Along with growing high-quality cannabis, Pooler focuses on making sure he is making the world around him a better place. He credits his humble upbringing and his family, especially his grandfather and his mom, for those values.

Growing up, “I was a different kind of wealthy,” Pooler says. “I was rich with family and friends. Having this type of community and family is what has been instilled in my life.”

Being active in the community grants Pooler and Heroes of the Farm some goodwill. By giving back and being a positive influence in the city of Sandy, Pooler says, residents can look at the brand and say, “They’re doing things by the book, and they’re trying to help us. So these people are not our enemies, these people are not drug dealers; these people are hardworking members of the community, striving to make it a better place.”

So far, Heroes of the Farm has supported the Bradley Angle foundation, a battered women’s shelter in Portland (a matter close to Pooler’s heart), and a community garden operated by at-risk children in Sandy and through an outreach program called the AntFarm.

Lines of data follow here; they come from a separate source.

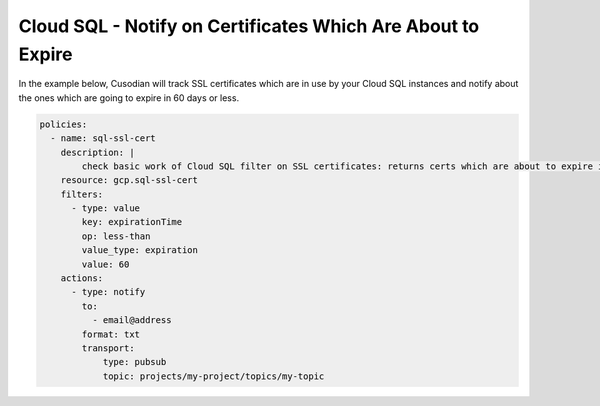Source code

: Cloud SQL - Notify on Certificates Which Are About to Expire
============================================================

In the example below, Cusodian will track SSL certificates which are in use by your Cloud SQL instances and notify about the ones which are going to expire in 60 days or less.

.. code-block:: yaml

    policies:
      - name: sql-ssl-cert
        description: |
            check basic work of Cloud SQL filter on SSL certificates: returns certs which are about to expire in 60 days or less
        resource: gcp.sql-ssl-cert
        filters:
          - type: value
            key: expirationTime
            op: less-than
            value_type: expiration
            value: 60
        actions:
          - type: notify
            to:
              - email@address
            format: txt
            transport:
                type: pubsub
                topic: projects/my-project/topics/my-topic
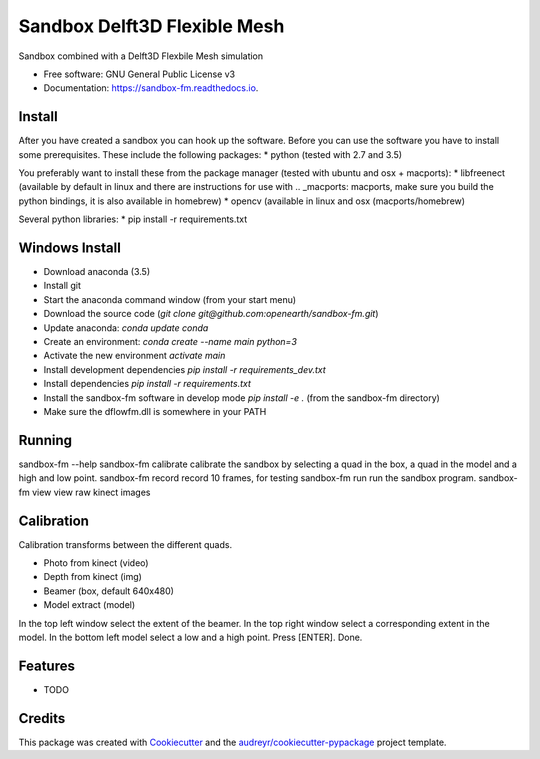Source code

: ===============================
Sandbox Delft3D Flexible Mesh
===============================


.. image:: https://img.shields.io/pypi/v/sandbox_fm.svg
        :target: https://pypi.python.org/pypi/sandbox_fm

.. image:: https://img.shields.io/travis/openearth/sandbox_fm.svg
        :target: https://travis-ci.org/openearth/sandbox_fm

.. image:: https://readthedocs.org/projects/sandbox-fm/badge/?version=latest
        :target: https://sandbox-fm.readthedocs.io/en/latest/?badge=latest
        :alt: Documentation Status

.. image:: https://pyup.io/repos/github/openearth/sandbox_fm/shield.svg
     :target: https://pyup.io/repos/github/openearth/sandbox_fm/
     :alt: Updates


Sandbox combined with a Delft3D Flexbile Mesh simulation

* Free software: GNU General Public License v3
* Documentation: https://sandbox-fm.readthedocs.io.

Install
-------
After you have created a sandbox you can hook up the software. Before you can use the software you have to install some prerequisites.
These include the following packages:
* python (tested with 2.7 and 3.5)

You preferably want to install these from the package manager (tested with ubuntu and osx + macports):
* libfreenect (available by default in linux and there are instructions for use with .. _macports: macports, make sure you build the python bindings, it is also available in homebrew)
* opencv (available in linux and osx (macports/homebrew)

Several python libraries:
* pip install -r requirements.txt


Windows Install
----------------
- Download anaconda (3.5)
- Install git
- Start the anaconda command window (from your start menu)
- Download the source code (`git clone git@github.com:openearth/sandbox-fm.git`)
- Update anaconda: `conda update conda`
- Create an environment: `conda create --name main python=3`
- Activate the new environment `activate main`
- Install development dependencies `pip install -r requirements_dev.txt`
- Install dependencies `pip install -r requirements.txt`
- Install the sandbox-fm software in develop mode `pip install -e .` (from the sandbox-fm directory)
- Make sure the dflowfm.dll is somewhere in your PATH

Running
-------

sandbox-fm --help
sandbox-fm calibrate  calibrate the sandbox by selecting a quad in the box, a quad in the model and a high and low point.
sandbox-fm record     record 10 frames, for testing
sandbox-fm run        run the sandbox program.
sandbox-fm view       view raw kinect images


Calibration
-----------

Calibration transforms between the different quads.

- Photo from kinect (video)
- Depth from kinect (img)
- Beamer (box, default 640x480)
- Model extract (model)

In the top left window select the extent of the beamer.
In the top right window select a corresponding extent in the model.
In the bottom left model select a low and a high point.
Press [ENTER].
Done.

Features
--------

* TODO

Credits
---------

This package was created with Cookiecutter_ and the `audreyr/cookiecutter-pypackage`_ project template.

.. _Cookiecutter: https://github.com/audreyr/cookiecutter
.. _`audreyr/cookiecutter-pypackage`: https://github.com/audreyr/cookiecutter-pypackage
.. _macports: https://github.com/OpenKinect/libfreenect#fetch-build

This year, Heroes of the Farm donated all the soil used in the community garden, as well as fertilizer and organic amendments. Pooler does not foresee ending that partnership anytime soon: Being able to physically see the impact he’s making is meaningful to him.

And while breaking down stigmas and promoting his business are nice benefits to Pooler’s philanthropy, the motivation is much simpler.

“I choose to try to help, because if we can, we should.”